(PROBLEM DESCRIPTION):
Rewrite the listing below with every occurrence of "nothing to remark" changed to "no issues found" and everything else kept the same. Leave the pictures out of your version.

*-*-*

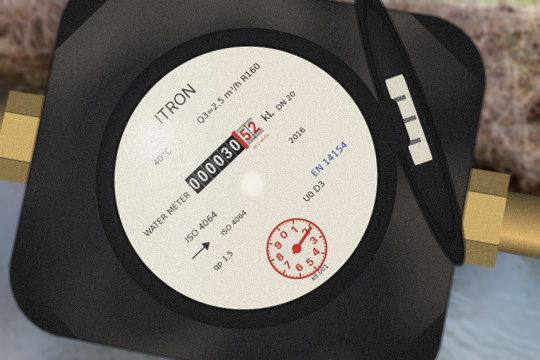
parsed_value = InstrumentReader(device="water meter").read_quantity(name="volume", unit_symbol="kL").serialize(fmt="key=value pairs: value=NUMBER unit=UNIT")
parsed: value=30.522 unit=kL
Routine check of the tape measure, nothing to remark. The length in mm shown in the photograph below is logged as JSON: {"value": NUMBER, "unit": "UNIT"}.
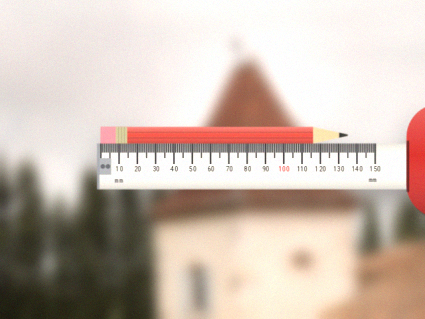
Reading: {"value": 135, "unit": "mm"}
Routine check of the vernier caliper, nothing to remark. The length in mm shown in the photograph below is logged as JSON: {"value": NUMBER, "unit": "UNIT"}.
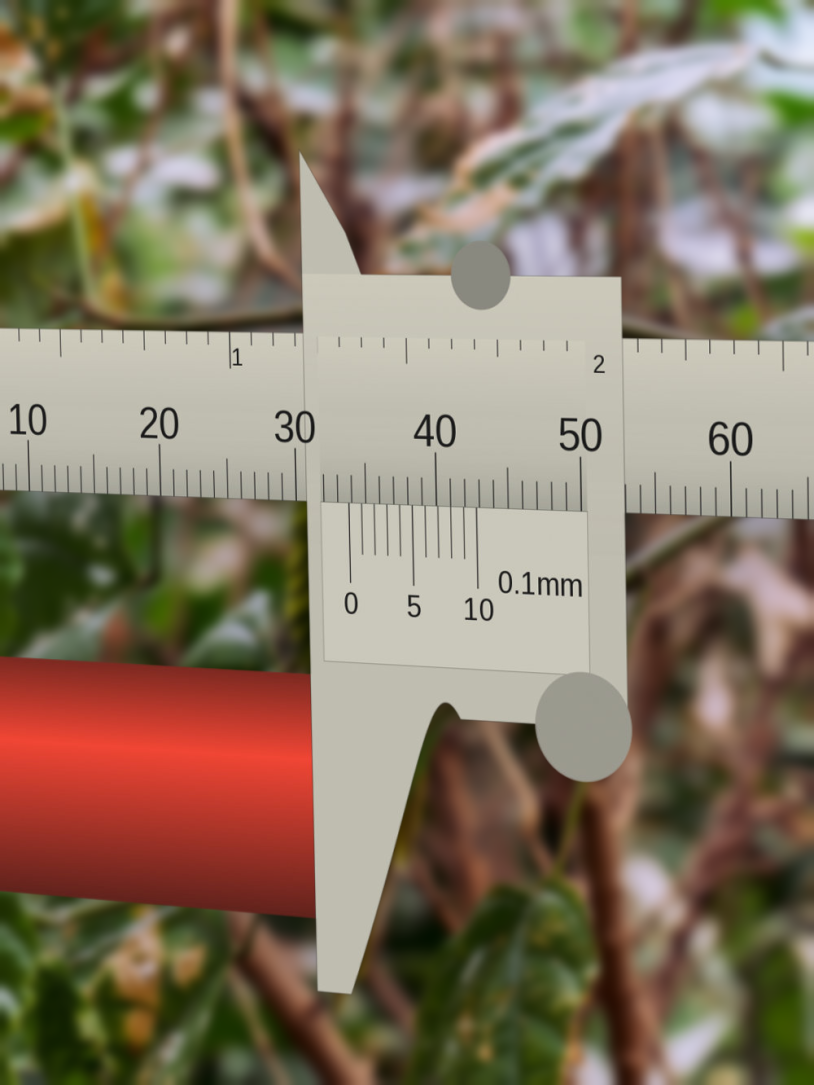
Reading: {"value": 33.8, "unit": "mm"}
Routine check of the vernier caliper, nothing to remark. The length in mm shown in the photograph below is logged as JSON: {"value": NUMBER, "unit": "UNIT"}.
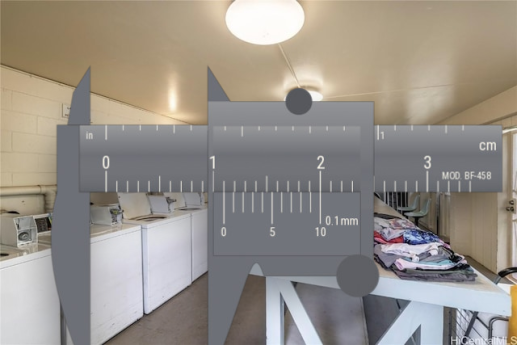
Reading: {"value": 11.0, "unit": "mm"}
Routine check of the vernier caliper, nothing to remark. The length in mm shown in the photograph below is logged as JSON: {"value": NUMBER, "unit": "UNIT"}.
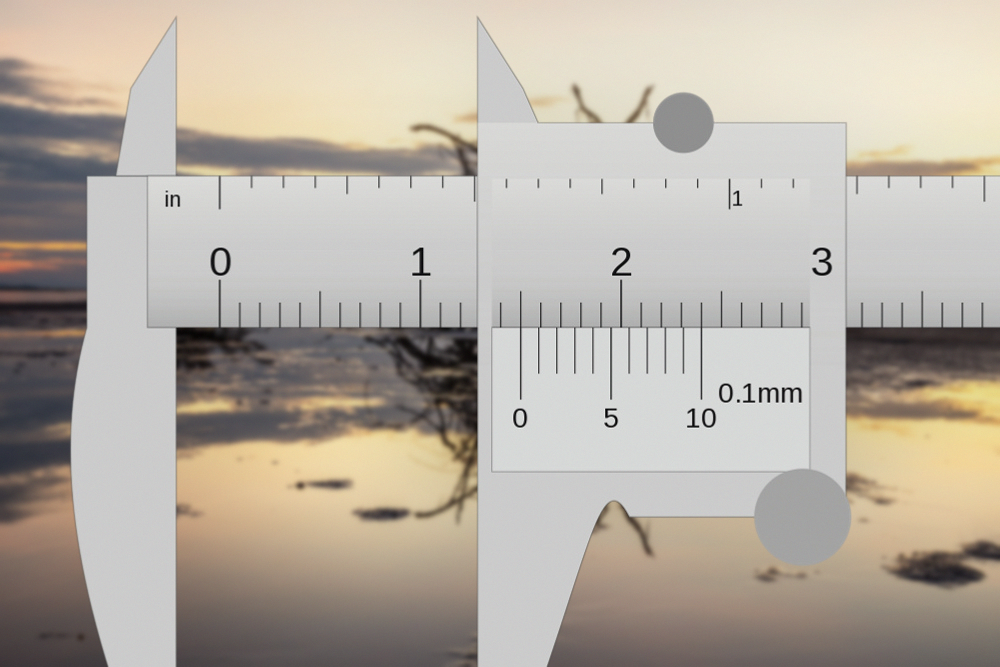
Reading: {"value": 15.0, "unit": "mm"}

*-*-*

(OUTPUT):
parsed_value = InstrumentReader(device="water meter").read_quantity(name="volume", unit_symbol="kL").serialize(fmt="key=value pairs: value=NUMBER unit=UNIT")
parsed: value=30.522 unit=kL
Routine check of the tape measure, no issues found. The length in mm shown in the photograph below is logged as JSON: {"value": NUMBER, "unit": "UNIT"}.
Reading: {"value": 135, "unit": "mm"}
Routine check of the vernier caliper, no issues found. The length in mm shown in the photograph below is logged as JSON: {"value": NUMBER, "unit": "UNIT"}.
Reading: {"value": 33.8, "unit": "mm"}
Routine check of the vernier caliper, no issues found. The length in mm shown in the photograph below is logged as JSON: {"value": NUMBER, "unit": "UNIT"}.
Reading: {"value": 11.0, "unit": "mm"}
Routine check of the vernier caliper, no issues found. The length in mm shown in the photograph below is logged as JSON: {"value": NUMBER, "unit": "UNIT"}.
Reading: {"value": 15.0, "unit": "mm"}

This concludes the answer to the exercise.